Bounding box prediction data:
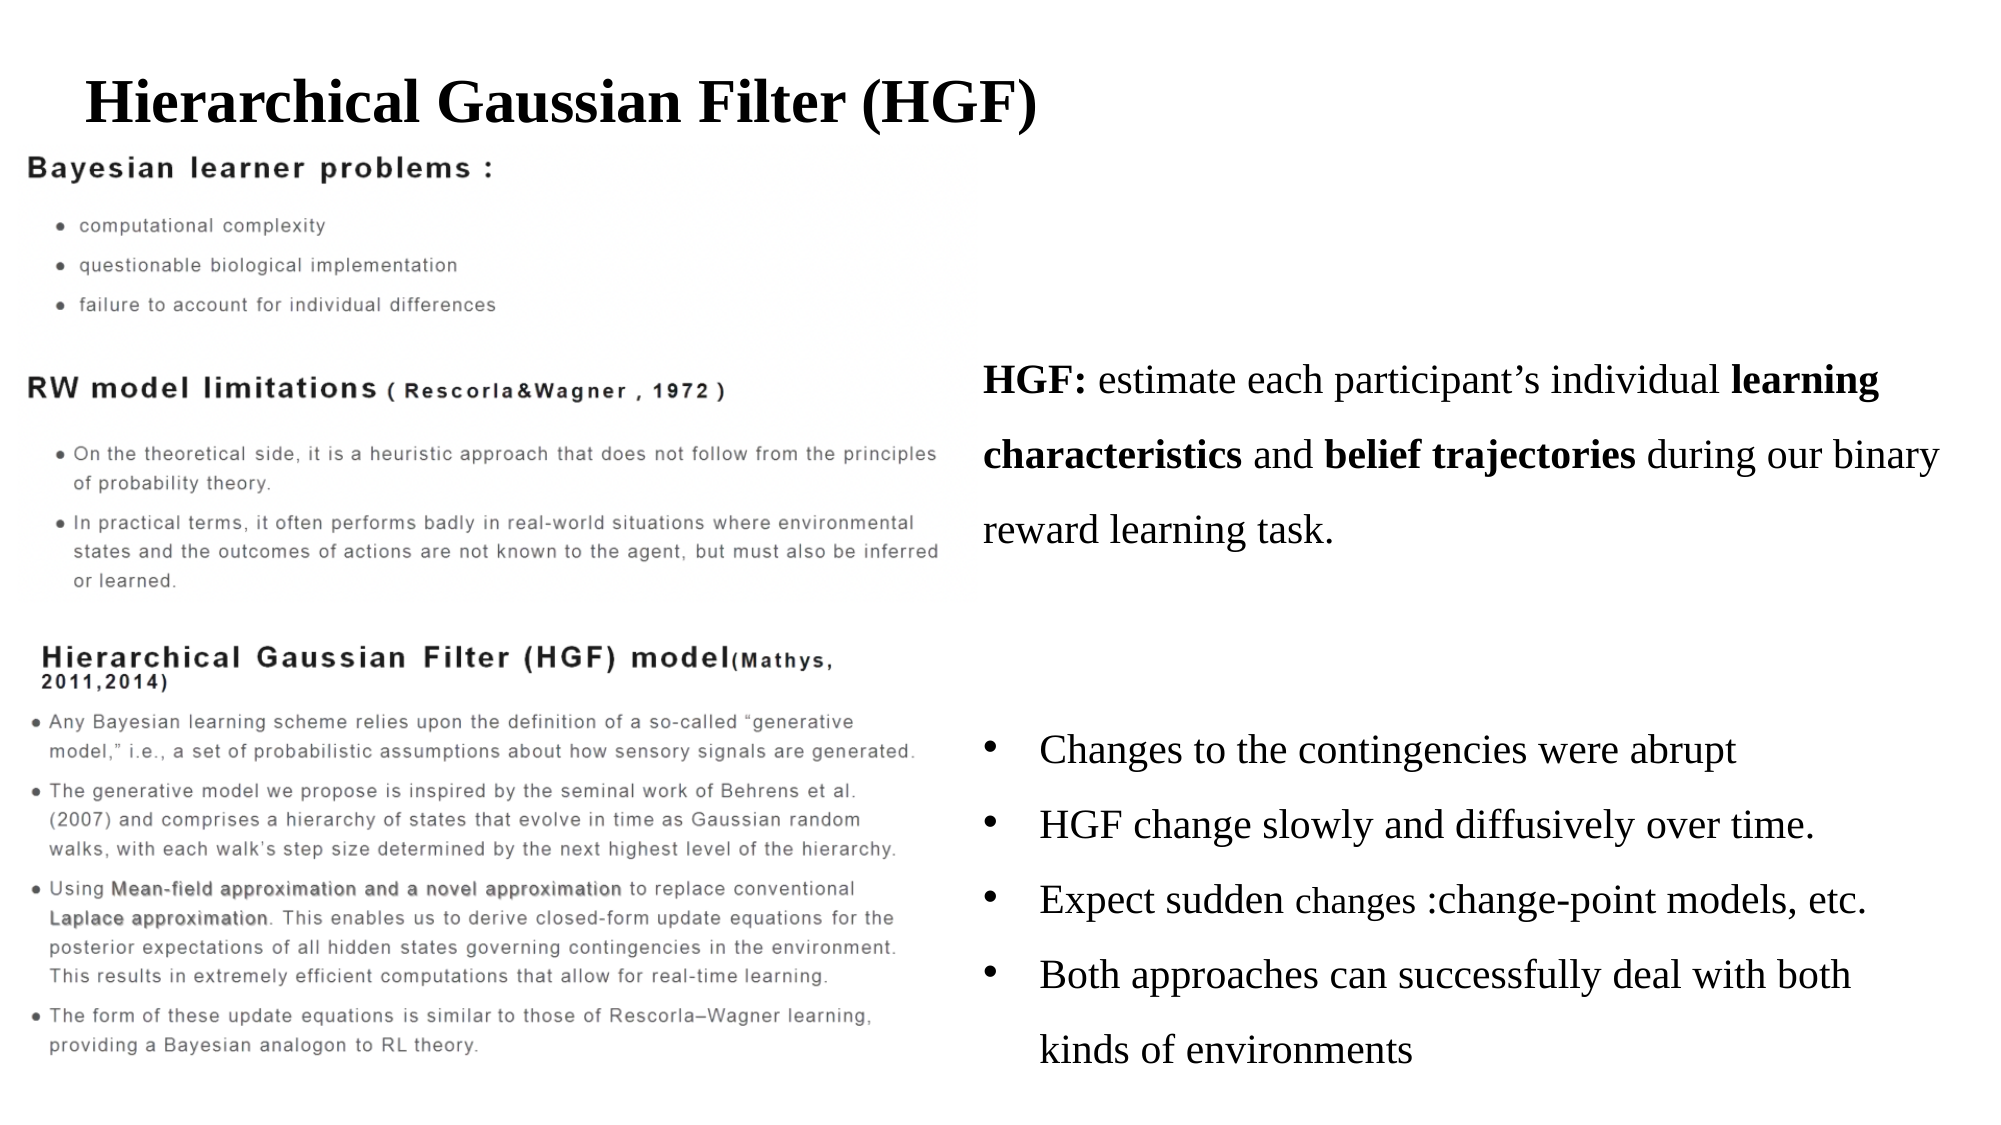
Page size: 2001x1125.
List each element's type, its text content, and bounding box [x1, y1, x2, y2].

text_box Changes to the contingencies were abrupt HGF change slowly and diffusively over time. Expect sudden changes :change-point models, etc. Both approaches can successfully deal with both kinds of environments [968, 689, 1965, 1079]
picture [17, 627, 928, 1074]
text_box Hierarchical Gaussian Filter (HGF) [70, 52, 1161, 143]
picture [17, 144, 978, 603]
text_box HGF: estimate each participant’s individual learning characteristics and belief trajectories during our binary reward learning task. [978, 319, 1965, 559]
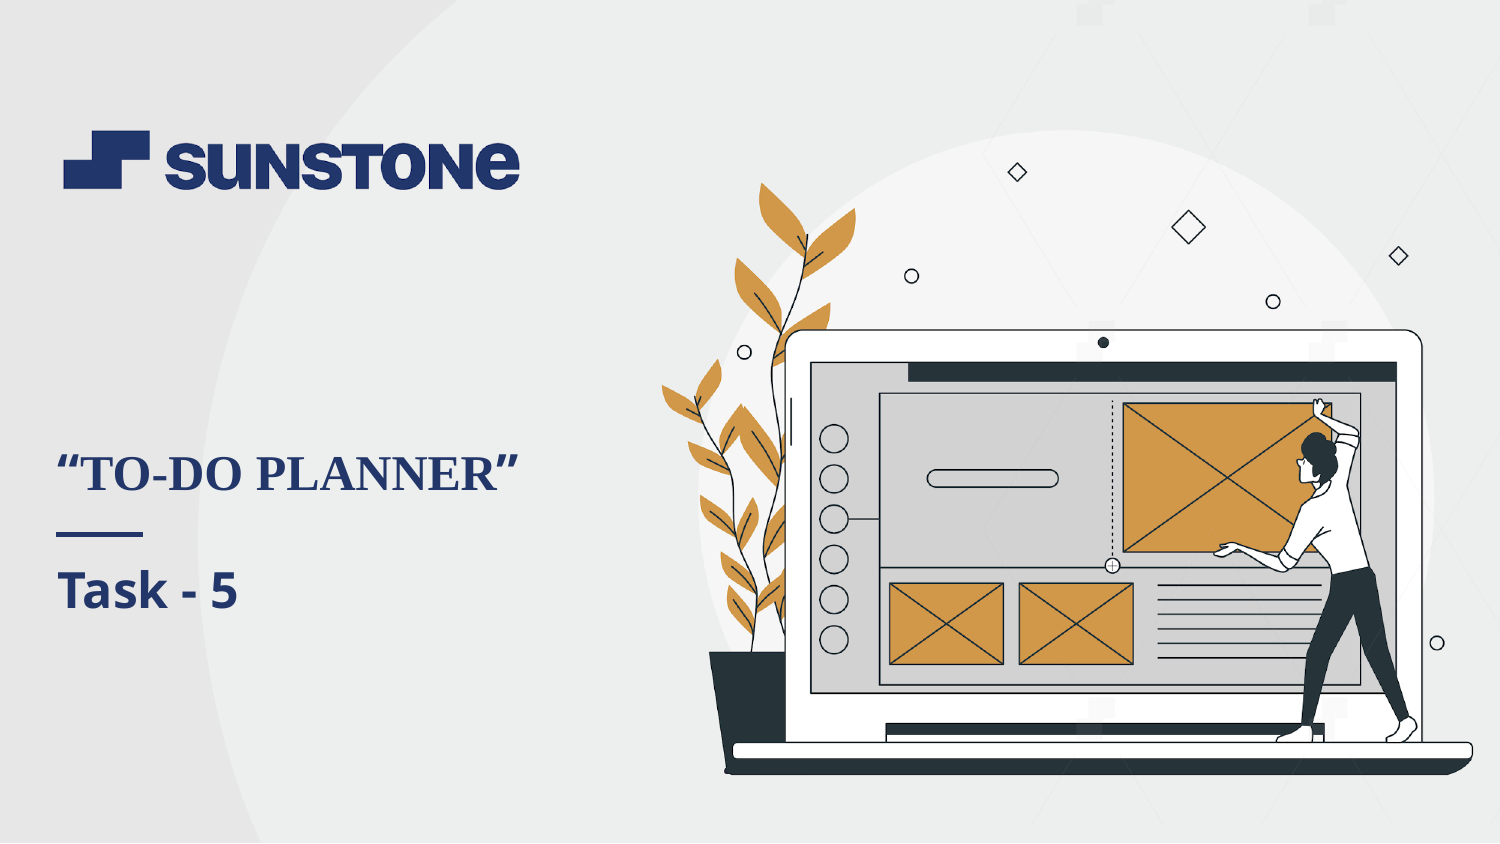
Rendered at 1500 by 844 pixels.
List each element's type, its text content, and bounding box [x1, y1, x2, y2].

list “TO-DO PLANNER” [42, 433, 579, 506]
list Task - 5 [42, 551, 579, 624]
picture [0, 0, 1500, 844]
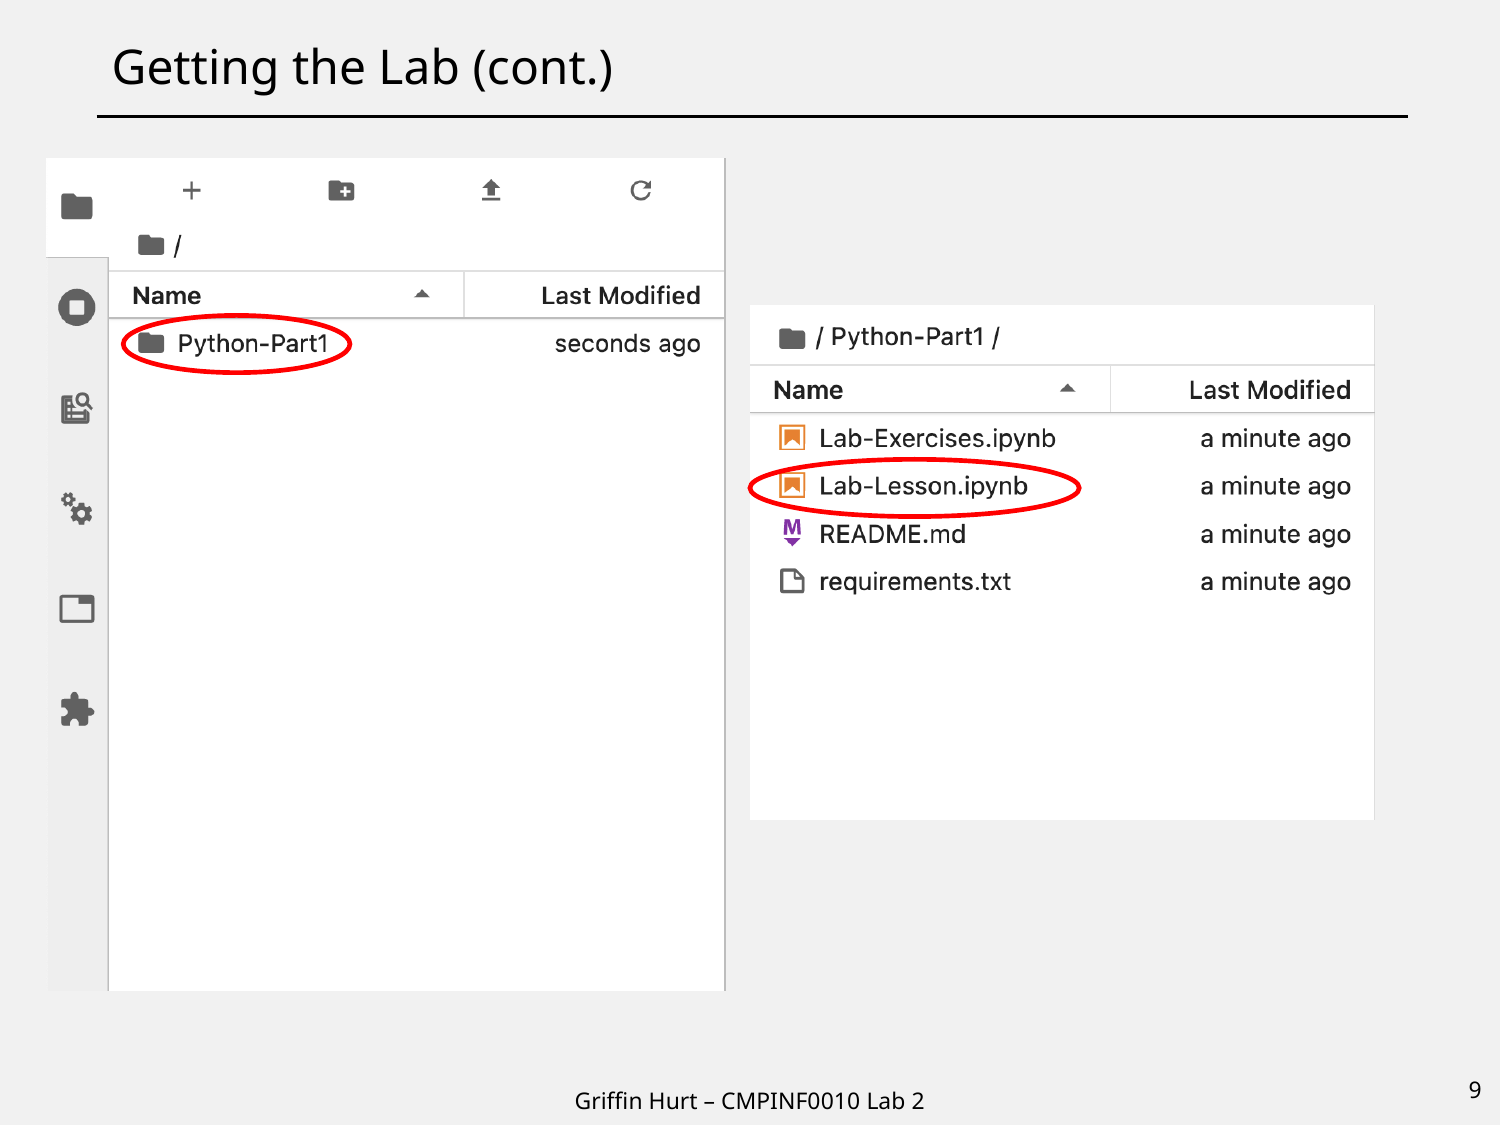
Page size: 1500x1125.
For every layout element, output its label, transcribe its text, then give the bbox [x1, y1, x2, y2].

slide_number 9 [1343, 1060, 1500, 1125]
title Getting the Lab (cont.) [93, 4, 1407, 114]
picture [749, 305, 1375, 820]
footer Griffin Hurt – CMPINF0010 Lab 2 [496, 1065, 1004, 1125]
picture [46, 158, 726, 991]
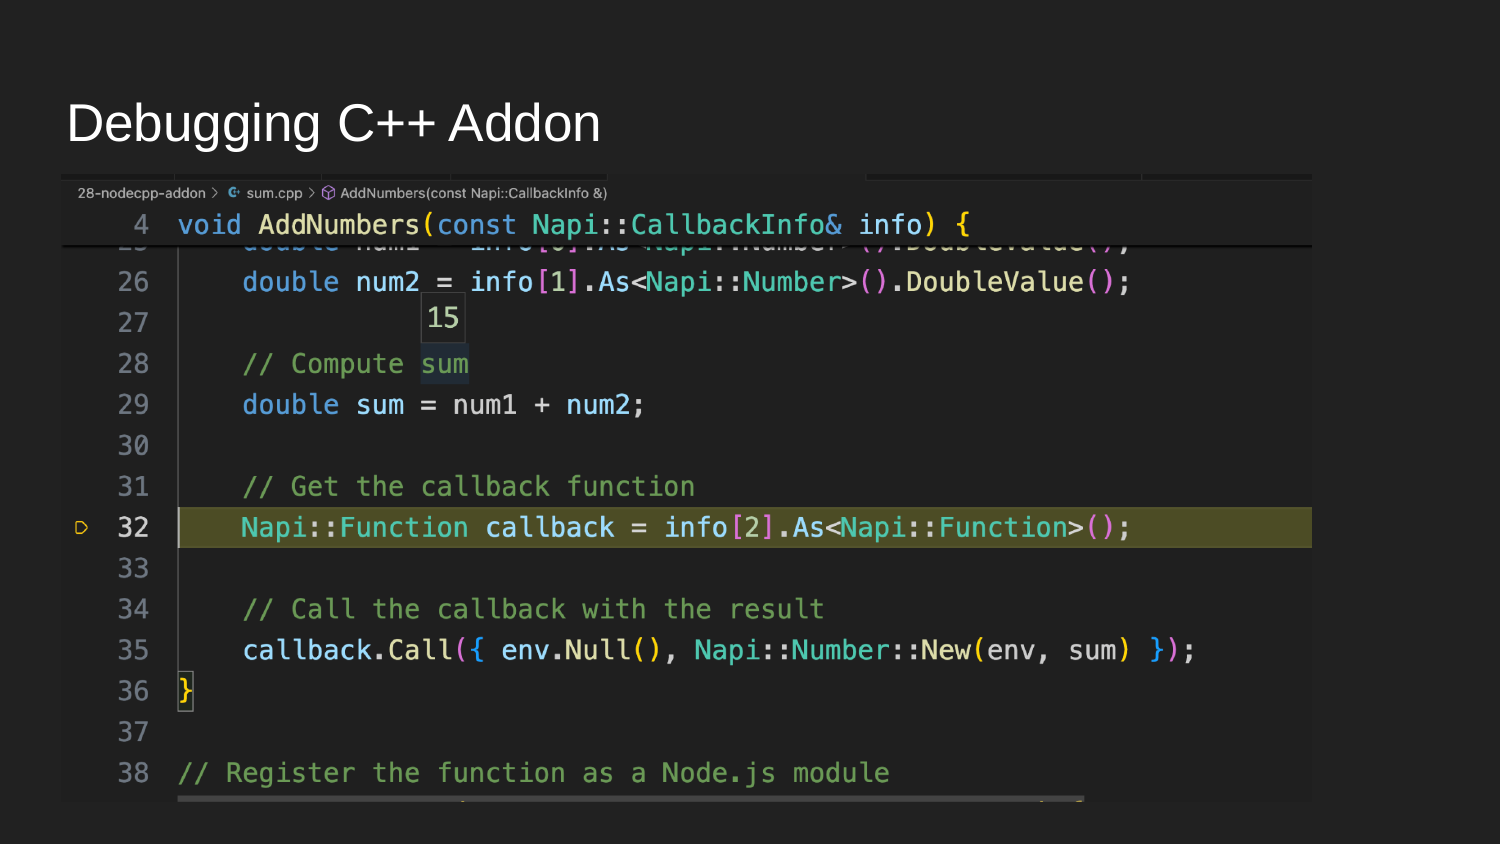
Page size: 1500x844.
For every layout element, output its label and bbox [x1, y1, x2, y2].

title [51, 72, 1449, 167]
picture [61, 174, 1312, 802]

§ **ACTION ITEM**
Leaving the pictures aside, output each entry above exactly as written.

§ **EXERCISE ANSWER**
Page size: 2001x1125.
List each element's type, its text content, and bounding box [x1, y1, x2, y2].

text_box Changes to the contingencies were abrupt HGF change slowly and diffusively over time. Expect sudden changes :change-point models, etc. Both approaches can successfully deal with both kinds of environments [968, 689, 1965, 1079]
picture [17, 627, 928, 1074]
text_box Hierarchical Gaussian Filter (HGF) [70, 52, 1161, 143]
picture [17, 144, 978, 603]
text_box HGF: estimate each participant’s individual learning characteristics and belief trajectories during our binary reward learning task. [978, 319, 1965, 559]
Rendered at 1500 by 844 pixels.
List each element's type, its text content, and bounding box [x1, y1, x2, y2].

list “TO-DO PLANNER” [42, 433, 579, 506]
list Task - 5 [42, 551, 579, 624]
picture [0, 0, 1500, 844]
Page size: 1500x1125.
For every layout element, output its label, transcribe its text, then give the bbox [x1, y1, x2, y2].

slide_number 9 [1343, 1060, 1500, 1125]
title Getting the Lab (cont.) [93, 4, 1407, 114]
picture [749, 305, 1375, 820]
footer Griffin Hurt – CMPINF0010 Lab 2 [496, 1065, 1004, 1125]
picture [46, 158, 726, 991]
Page size: 1500x844.
For every layout element, output its label and bbox [x1, y1, x2, y2].

title [51, 72, 1449, 167]
picture [61, 174, 1312, 802]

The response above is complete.